• Directions for this task: Every line of the records that holds the word "waits" should be copied out.

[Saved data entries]
Segment Open
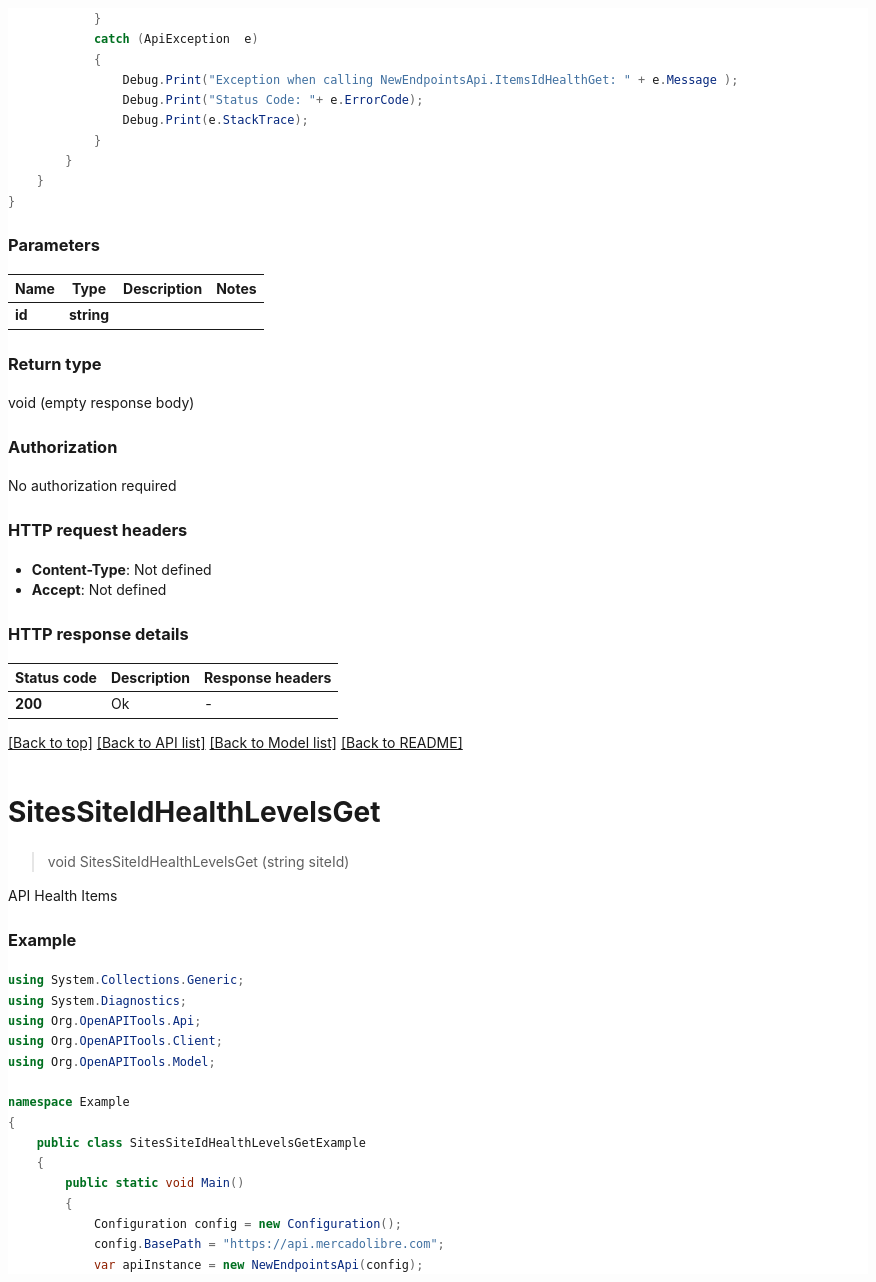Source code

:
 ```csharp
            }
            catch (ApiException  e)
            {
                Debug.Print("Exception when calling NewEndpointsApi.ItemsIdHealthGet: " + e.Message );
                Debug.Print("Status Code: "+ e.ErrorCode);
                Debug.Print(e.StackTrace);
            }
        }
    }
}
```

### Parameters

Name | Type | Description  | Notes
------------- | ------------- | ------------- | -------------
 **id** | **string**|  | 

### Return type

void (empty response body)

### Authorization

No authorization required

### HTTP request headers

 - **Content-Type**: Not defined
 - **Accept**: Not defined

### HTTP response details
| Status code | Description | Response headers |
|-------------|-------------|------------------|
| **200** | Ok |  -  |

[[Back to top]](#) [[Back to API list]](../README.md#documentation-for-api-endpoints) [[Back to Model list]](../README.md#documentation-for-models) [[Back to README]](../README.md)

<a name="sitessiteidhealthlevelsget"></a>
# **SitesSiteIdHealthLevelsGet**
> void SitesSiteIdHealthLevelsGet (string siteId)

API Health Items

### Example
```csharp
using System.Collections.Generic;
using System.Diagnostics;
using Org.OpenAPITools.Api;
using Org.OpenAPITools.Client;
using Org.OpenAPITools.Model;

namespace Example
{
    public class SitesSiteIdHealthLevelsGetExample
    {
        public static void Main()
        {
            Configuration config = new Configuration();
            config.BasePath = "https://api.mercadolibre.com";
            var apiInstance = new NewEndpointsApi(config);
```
Segment Closed
Segment Open
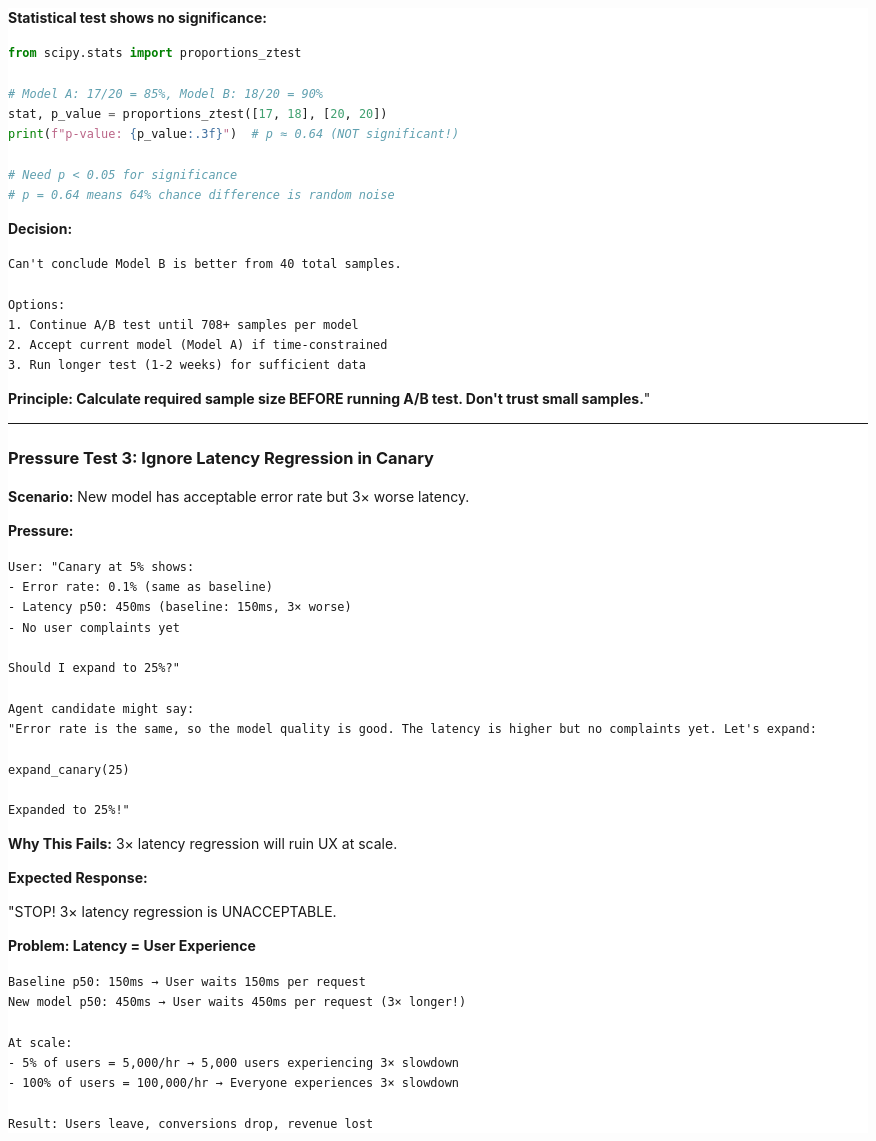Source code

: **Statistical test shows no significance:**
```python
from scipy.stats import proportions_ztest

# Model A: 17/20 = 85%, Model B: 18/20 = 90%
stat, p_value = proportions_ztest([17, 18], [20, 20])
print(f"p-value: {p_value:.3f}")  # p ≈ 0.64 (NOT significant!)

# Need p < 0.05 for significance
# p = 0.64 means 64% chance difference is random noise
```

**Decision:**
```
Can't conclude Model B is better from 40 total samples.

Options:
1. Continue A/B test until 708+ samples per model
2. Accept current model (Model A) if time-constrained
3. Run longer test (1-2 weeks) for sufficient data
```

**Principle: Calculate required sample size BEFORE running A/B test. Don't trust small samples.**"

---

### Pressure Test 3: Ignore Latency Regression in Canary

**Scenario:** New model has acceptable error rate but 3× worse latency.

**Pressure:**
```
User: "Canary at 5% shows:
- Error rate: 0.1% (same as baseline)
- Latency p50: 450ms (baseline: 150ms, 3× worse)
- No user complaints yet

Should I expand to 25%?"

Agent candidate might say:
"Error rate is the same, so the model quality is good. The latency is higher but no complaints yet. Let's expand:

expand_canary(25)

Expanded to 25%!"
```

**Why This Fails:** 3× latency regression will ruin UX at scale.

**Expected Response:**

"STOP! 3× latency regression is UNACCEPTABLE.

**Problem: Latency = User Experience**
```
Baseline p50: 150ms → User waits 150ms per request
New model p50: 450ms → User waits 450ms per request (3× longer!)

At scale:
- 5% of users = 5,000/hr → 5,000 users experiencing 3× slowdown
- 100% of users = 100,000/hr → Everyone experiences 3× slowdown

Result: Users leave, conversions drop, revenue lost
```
Segment Closed
• Task response:
Baseline p50: 150ms → User waits 150ms per request
New model p50: 450ms → User waits 450ms per request (3× longer!)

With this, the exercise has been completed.